The aluminum spheres weight should be no problem if mounted on a central shaft on ball bearings.
You're right they would be fine, and there is plenty of torque with a 27:1 planetary gearhead on the motor. Again, it's an aesthetic issue, and I want to prove the concept of making starballs in this way as another option. I got a great price on the hemispheres but they are generally very expensive. The average among all the quotes was $1500 for the pair!
Also, the idea here is to be able to reproduce this project with readily available parts and materials through Amazon.
Beads and alignment.
I made some crude drawings that may help share my concept.
The idea is to cut identical sheets of aluminum from pie tins, brass shim stock, or cinefoil. The sheets are stacked together, and the pinholes are drilled in bulk.
A grid is scribed on the top sheet creating a drilling guide. E.g. a 10x10 grid on 10mm centers. This way one can stack 10 sheets, drill 100 holes and have 1000 pinholes etc. This allows the drilling to be done on a drill press with more precision, and less bit breakage, especially for #80 bits.
As I learned from others the best way to make pinholes, aside from laser drilling, is to punch or drill the material and then sand the dimple down through 3 grits. This creates a more diffraction limited hole. So each sheet is sanded through 3 grits with an orbital sander and cleaned.
A jig is made to neatly receive the pinhole sheet without shifting around. The sheet is used as to mark the centers for the jig. From here the jig is drilled through with holes to allow a small finishing nail to be inserted. An extraction tool is made -think bed of nails- that will push up through all the holes in the jig simultaneously.

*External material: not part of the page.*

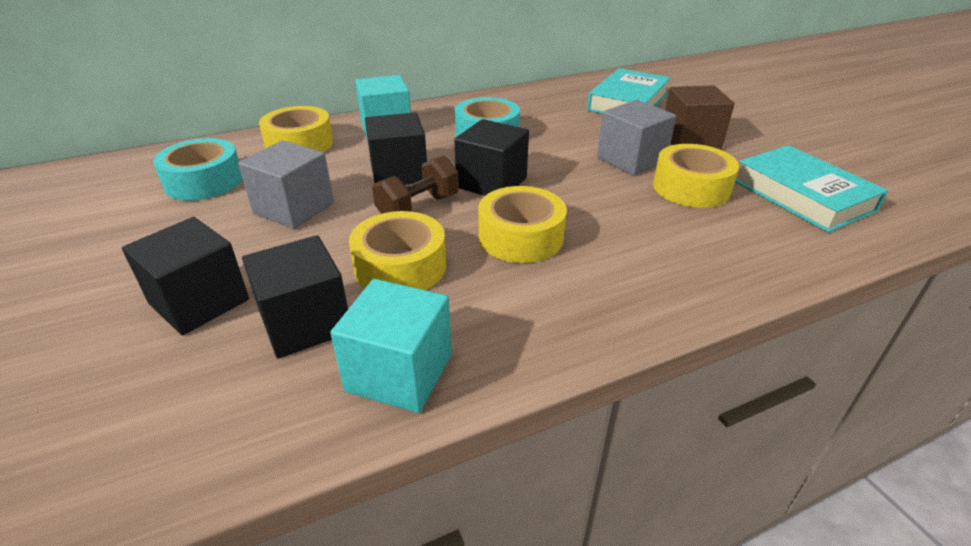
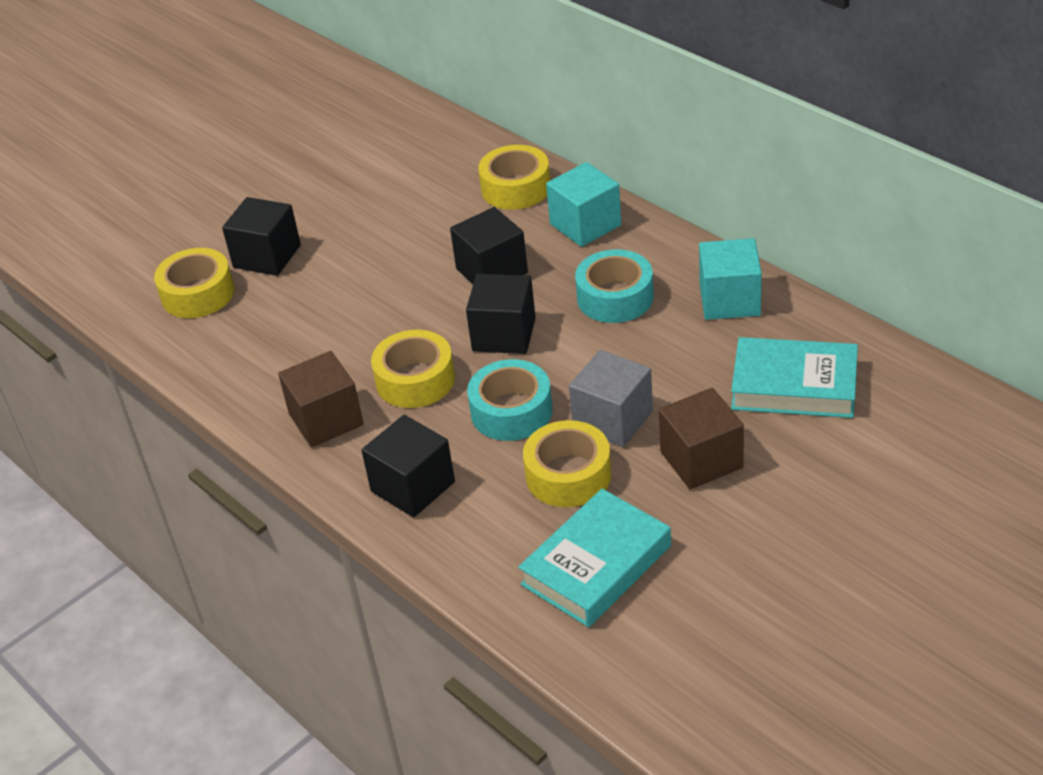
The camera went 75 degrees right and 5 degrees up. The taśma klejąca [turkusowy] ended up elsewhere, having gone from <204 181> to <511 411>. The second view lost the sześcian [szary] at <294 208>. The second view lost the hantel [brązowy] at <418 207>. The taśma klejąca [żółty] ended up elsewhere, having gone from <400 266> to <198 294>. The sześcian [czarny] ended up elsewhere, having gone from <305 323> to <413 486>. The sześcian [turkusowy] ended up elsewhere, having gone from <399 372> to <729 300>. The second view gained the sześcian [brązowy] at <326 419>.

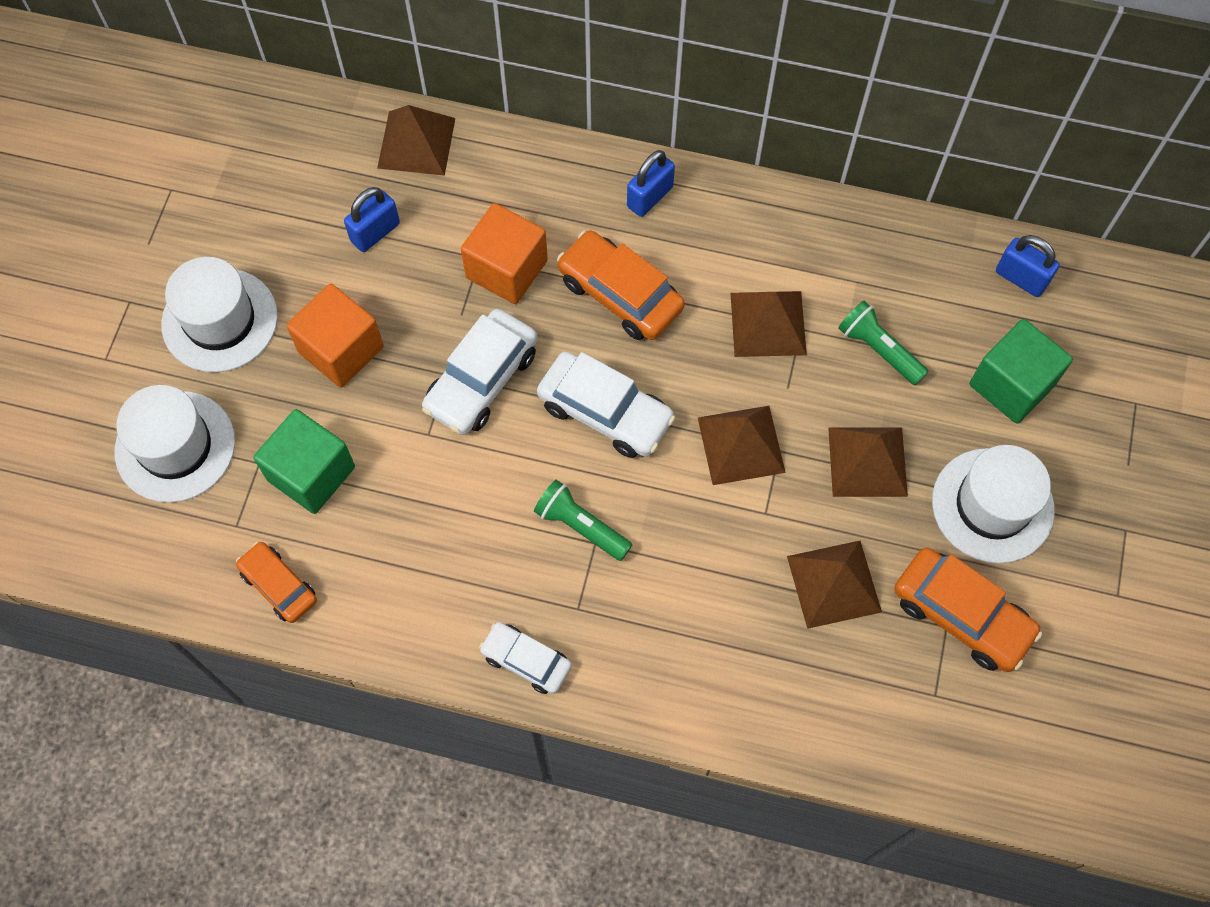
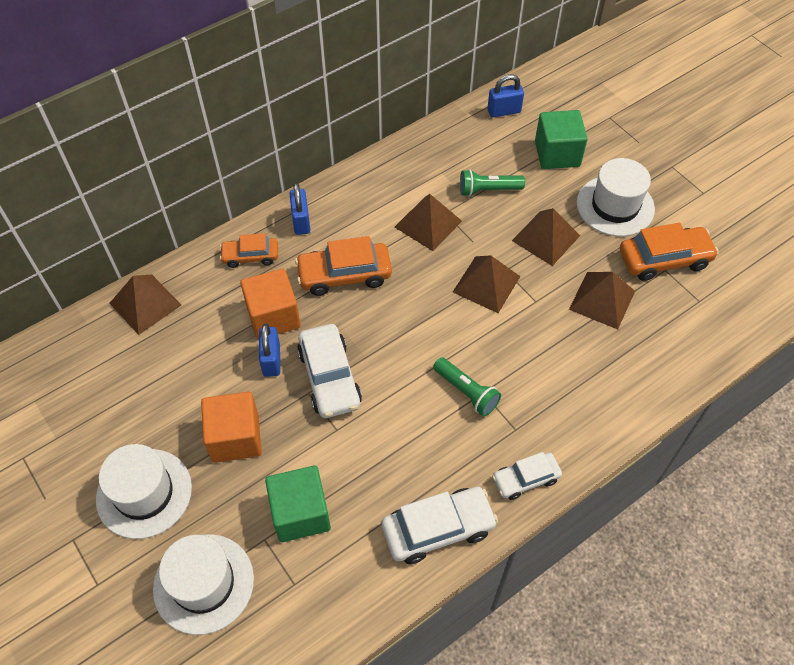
The camera went 50 degrees left and 10 degrees down. The kłódka [niebieski] ended up elsewhere, having gone from <375 232> to <271 360>. The samochód [biały] ended up elsewhere, having gone from <605 412> to <438 529>. The latarka [zielony] at <581 526> ended up facing another way, 120 degrees counterclockwise from before. The samochód [pomarańczowy] ended up elsewhere, having gone from <279 586> to <250 256>.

The jig holes are drilled on the receiving side just large enough for the desired bead to be inserted and stand a few thousandths above the jig surface. Once the beads are inserted spray glue is applied (TBD but probably 3M-90) the pinhole sheet is then laid over the beads and clamped for 10 minutes or so.
Then, the part is extracted and individual star holes with their beads are cut up for mounting in the starball.
From here, each star is individually placed in its location through a hole large enough to receive the bead and pinhole, and epoxy to secure them. The process ought to orient the clear aperture to the lamp. Any off axis errors will be miniscule.
Yes, this is a lot of work. It's not necessarily the most efficient method, but it is the one that will yield the aesthetic and quality I am looking for.